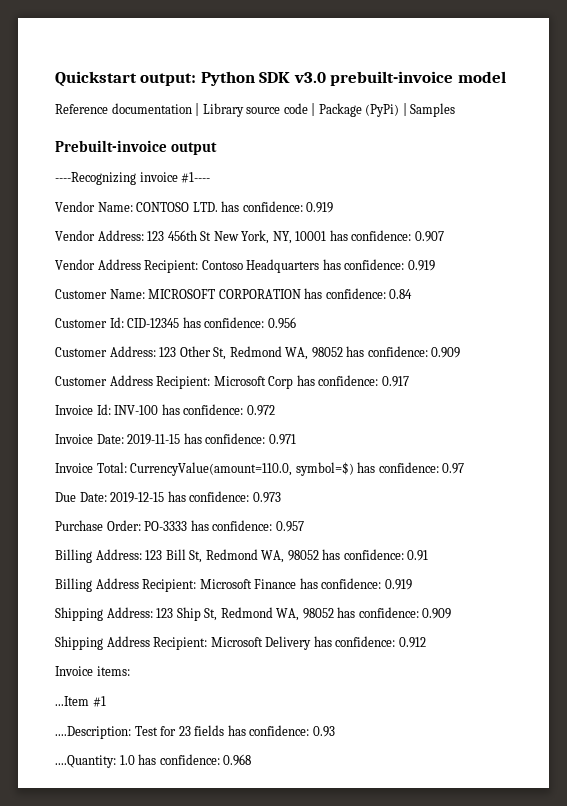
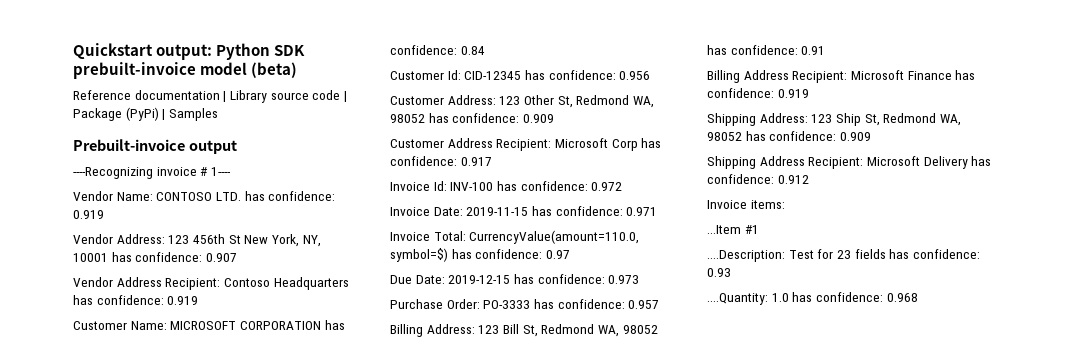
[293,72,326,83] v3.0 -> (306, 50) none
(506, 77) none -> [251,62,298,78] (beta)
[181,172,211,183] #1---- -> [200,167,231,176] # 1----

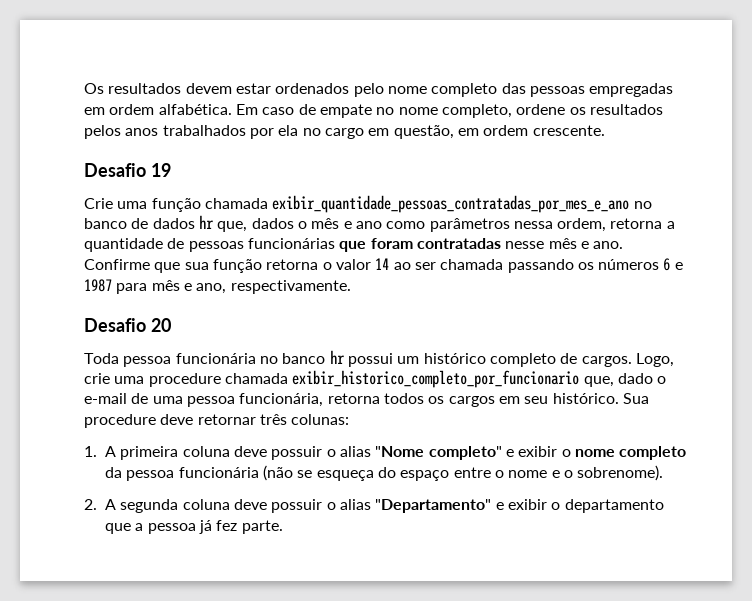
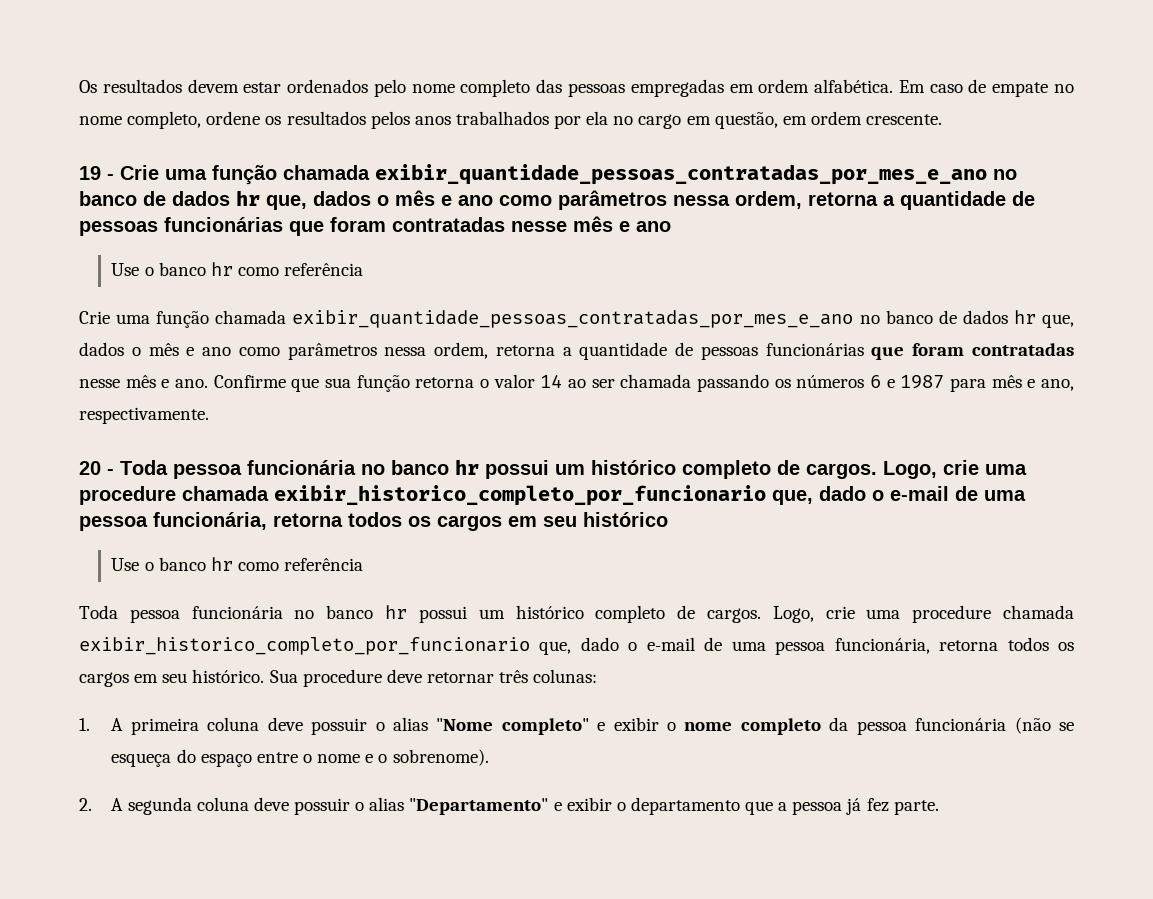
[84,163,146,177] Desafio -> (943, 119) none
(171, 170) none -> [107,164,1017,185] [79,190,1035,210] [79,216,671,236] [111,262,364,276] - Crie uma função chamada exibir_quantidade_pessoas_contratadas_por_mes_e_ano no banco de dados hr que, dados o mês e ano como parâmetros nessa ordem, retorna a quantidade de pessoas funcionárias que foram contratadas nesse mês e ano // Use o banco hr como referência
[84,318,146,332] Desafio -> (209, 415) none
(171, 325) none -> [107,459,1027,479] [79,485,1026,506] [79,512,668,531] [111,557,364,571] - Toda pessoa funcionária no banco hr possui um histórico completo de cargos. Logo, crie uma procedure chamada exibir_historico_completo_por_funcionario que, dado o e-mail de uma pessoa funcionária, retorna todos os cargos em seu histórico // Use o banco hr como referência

────────

* _WORK INSTRUCTION_
Beginning at the line that contains "[181,172,211,183] #1---- ->", retype each line of the data above through the very last one. Do not retype the pictures.

* _EXERCISE RESULT_
[181,172,211,183] #1---- -> [200,167,231,176] # 1----

[84,163,146,177] Desafio -> (943, 119) none
(171, 170) none -> [107,164,1017,185] [79,190,1035,210] [79,216,671,236] [111,262,364,276] - Crie uma função chamada exibir_quantidade_pessoas_contratadas_por_mes_e_ano no banco de dados hr que, dados o mês e ano como parâmetros nessa ordem, retorna a quantidade de pessoas funcionárias que foram contratadas nesse mês e ano // Use o banco hr como referência
[84,318,146,332] Desafio -> (209, 415) none
(171, 325) none -> [107,459,1027,479] [79,485,1026,506] [79,512,668,531] [111,557,364,571] - Toda pessoa funcionária no banco hr possui um histórico completo de cargos. Logo, crie uma procedure chamada exibir_historico_completo_por_funcionario que, dado o e-mail de uma pessoa funcionária, retorna todos os cargos em seu histórico // Use o banco hr como referência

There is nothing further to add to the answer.